Lunes 20 DE Mayo DE 2019
Opinión

Ejército debe condenar los delitos sexuales

Nada justifica que un militar abuse de una mujer; sea amiga, novia o esposa.

Fecha de publicación: 19-03-16
— Rosalinda Hernández Alarcón

Al pasar los días, pareciera que la violación sexual de una estudiante –cometida por un soldado en un centro educativo dirigido por el Ejército guatemalteco– ya tendría que ser olvidada; pero no, ese tipo de agresión merece multiplicar voces para demandar que el victimario sea juzgado. Así también, vale analizar las reacciones conocidas ante este hecho, entre ellas, las de un jefe militar quien consideró que era un atenuante ser novia del agresor.

Para muchas mujeres, este delito sexual provoca gran indignación porque la víctima tiene 15 años de edad y fue agredida mientras cumplía un arresto en un Instituto Adolfo V. Hall, por un elemento del Ejército que ahora está prófugo. Cómo es posible que tras conocer este caso tan repudiable, las autoridades respectivas hayan permitido que el agresor se fugara para evitar su enjuiciamiento; eso se llama impunidad.

Una institución del Estado de Guatemala, como es el Ejército, tiene como deber garantizar el respeto a los derechos humanos por mandato constitucional. Por tal razón, tendría que haber condenado enérgicamente y de manera inmediata la violación sexual cometida por un soldado de primera clase a una joven estudiante, y no escudarse que el Adolfo V. Hall solo proporciona educación cívico-militar, “y no es una correccional”.

También causa gran indignación porque la respuesta de la institución armada ante este delito, fue castigar a todas las estudiantes que aspiran una formación militar en ese instituto, a quienes ahora se les niega el internado en dichas instalaciones, como garantía para evitar sean violentadas sexualmente, en lugar de promover el respeto a los derechos humanos entre compañeros de estudio. Esta orden coloca en una situación de desventaja a las alumnas en comparación a la atención que reciben los alumnos; tiene un carácter patriarcal porque privilegia a los hombres e inferioriza a las mujeres al negarles pernoctar donde estudian.

Tienen mucha razón las organizaciones de mujeres y feministas que resaltan la importancia de la educación sexual, que deberían observar todas las instituciones de formación académica, ya que “la carencia de ésta, provoca que las personas aprendan sobre sexualidad de todas las fuentes disponibles en su entorno social con información parcial, sesgada, errónea, ni pertinente ni adecuada a su edad”.
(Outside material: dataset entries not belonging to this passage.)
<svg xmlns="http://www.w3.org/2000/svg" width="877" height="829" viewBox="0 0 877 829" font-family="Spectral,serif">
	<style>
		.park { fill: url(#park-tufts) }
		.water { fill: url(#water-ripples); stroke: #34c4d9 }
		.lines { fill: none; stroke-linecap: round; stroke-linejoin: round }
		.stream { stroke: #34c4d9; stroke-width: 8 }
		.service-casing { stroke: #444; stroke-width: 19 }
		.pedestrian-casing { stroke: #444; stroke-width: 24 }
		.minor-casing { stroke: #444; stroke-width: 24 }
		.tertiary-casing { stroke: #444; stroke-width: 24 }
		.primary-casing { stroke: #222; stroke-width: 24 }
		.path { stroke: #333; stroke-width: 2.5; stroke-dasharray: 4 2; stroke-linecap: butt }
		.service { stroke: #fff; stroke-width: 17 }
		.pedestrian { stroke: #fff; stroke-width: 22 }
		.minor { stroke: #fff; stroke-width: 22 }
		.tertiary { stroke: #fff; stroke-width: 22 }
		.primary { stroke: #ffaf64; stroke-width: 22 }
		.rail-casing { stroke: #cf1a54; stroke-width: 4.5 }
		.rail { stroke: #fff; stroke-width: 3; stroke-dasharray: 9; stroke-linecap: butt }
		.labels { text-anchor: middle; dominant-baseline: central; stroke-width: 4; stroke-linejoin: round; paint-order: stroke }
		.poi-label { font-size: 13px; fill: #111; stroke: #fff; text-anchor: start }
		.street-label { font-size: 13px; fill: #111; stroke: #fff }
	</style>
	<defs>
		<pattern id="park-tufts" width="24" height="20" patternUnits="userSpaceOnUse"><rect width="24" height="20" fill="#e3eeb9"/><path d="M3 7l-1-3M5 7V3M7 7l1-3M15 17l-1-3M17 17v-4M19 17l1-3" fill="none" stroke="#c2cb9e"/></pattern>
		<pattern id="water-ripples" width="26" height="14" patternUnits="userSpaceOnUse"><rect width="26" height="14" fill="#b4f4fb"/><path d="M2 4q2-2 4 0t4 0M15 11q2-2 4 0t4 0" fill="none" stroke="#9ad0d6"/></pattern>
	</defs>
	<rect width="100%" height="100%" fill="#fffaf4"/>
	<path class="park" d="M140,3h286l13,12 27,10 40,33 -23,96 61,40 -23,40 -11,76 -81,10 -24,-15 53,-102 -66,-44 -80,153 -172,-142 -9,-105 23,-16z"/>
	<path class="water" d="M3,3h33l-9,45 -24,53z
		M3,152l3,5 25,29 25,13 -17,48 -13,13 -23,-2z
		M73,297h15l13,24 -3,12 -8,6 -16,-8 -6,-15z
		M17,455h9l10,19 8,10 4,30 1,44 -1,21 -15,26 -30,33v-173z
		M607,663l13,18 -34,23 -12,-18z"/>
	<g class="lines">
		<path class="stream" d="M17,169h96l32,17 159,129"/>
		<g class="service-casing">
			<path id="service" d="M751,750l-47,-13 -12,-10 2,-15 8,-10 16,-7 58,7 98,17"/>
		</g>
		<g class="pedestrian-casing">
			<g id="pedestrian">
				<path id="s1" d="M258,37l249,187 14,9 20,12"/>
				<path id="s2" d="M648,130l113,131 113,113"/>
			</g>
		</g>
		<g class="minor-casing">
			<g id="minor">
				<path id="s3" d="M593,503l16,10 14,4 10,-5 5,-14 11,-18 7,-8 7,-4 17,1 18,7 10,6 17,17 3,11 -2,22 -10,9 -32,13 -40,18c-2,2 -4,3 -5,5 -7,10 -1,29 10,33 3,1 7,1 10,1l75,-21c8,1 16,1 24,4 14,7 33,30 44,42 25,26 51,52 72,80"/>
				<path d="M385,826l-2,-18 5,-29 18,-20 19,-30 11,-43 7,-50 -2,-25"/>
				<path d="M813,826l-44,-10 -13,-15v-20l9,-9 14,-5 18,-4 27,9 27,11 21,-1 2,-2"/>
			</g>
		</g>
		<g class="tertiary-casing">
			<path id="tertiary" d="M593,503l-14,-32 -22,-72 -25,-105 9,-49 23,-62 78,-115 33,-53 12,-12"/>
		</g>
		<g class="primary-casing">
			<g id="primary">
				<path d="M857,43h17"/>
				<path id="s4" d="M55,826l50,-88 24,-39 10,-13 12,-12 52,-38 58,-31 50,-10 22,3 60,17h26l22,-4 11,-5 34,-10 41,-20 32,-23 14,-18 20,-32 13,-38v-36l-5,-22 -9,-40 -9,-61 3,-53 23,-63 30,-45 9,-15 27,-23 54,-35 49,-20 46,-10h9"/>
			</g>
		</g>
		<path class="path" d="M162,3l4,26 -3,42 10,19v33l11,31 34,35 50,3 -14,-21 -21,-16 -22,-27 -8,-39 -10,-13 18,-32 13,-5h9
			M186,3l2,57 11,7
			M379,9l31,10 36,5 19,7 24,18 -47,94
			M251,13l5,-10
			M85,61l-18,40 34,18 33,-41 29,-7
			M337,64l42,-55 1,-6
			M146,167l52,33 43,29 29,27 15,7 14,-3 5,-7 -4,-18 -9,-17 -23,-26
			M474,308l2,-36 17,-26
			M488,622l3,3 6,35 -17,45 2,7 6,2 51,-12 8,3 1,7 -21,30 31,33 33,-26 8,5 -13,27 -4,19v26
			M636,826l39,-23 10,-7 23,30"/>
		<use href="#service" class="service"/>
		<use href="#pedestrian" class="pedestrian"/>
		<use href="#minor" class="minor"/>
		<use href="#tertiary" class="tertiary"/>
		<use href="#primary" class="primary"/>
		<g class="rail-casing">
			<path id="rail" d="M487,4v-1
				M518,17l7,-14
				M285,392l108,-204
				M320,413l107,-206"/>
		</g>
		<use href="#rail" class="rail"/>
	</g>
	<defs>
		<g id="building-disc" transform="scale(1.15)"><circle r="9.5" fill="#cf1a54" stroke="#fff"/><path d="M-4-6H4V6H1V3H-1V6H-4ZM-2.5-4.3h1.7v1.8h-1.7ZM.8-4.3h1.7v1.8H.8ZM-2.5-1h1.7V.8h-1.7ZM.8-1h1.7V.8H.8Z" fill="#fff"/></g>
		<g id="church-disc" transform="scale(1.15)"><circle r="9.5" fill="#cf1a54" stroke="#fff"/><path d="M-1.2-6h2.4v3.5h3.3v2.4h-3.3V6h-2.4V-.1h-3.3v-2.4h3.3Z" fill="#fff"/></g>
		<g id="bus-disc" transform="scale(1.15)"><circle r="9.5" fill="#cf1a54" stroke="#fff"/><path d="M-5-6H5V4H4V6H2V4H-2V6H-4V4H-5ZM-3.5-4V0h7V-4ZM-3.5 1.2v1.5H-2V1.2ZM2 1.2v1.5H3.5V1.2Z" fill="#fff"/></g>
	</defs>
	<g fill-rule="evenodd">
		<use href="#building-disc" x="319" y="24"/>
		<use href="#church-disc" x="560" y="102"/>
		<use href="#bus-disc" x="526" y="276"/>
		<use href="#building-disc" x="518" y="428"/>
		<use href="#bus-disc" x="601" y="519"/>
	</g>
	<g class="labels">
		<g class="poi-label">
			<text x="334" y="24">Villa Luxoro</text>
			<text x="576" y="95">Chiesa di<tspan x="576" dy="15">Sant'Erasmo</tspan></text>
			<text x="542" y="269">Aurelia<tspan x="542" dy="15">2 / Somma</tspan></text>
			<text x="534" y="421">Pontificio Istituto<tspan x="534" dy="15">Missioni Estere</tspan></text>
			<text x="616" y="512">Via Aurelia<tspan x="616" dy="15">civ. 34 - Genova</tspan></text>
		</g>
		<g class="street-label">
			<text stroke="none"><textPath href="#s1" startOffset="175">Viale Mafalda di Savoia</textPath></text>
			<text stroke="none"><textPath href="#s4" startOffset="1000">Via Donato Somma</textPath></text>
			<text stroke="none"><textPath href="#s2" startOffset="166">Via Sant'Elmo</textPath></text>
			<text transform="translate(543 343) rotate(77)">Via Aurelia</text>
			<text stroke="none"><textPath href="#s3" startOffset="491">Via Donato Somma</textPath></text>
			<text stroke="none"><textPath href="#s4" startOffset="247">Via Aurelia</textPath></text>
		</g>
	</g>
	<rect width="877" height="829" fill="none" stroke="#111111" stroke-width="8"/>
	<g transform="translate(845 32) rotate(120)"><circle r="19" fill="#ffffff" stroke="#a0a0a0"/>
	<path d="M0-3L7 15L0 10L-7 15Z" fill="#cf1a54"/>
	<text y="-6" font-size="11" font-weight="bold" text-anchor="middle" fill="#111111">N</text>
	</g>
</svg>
Los funcionarios públicos tienen que comprender que la Educación Integral en Sexualidad en Guatemala fortalece el desarrollo integral de las personas, comunidades y la sociedad en su conjunto. Para promover las relaciones sin abuso ni privilegios, son necesarios los procesos educativos basados en los derechos humanos, “de manera gradual, sistemática y de acuerdo con la edad y el contexto”, señalan las agrupaciones que la apoyan.

Entender como normal que los cuerpos de las mujeres son propiedad de los hombres y fomentar las relaciones autoritarias desde los organismos del Estado y las iglesias, sin duda impiden erradicar las violaciones sexuales, los embarazos de niñas y adolescentes, las infecciones de transmisión sexual, los abusos de curas pederastas y militares machistas, etcétera.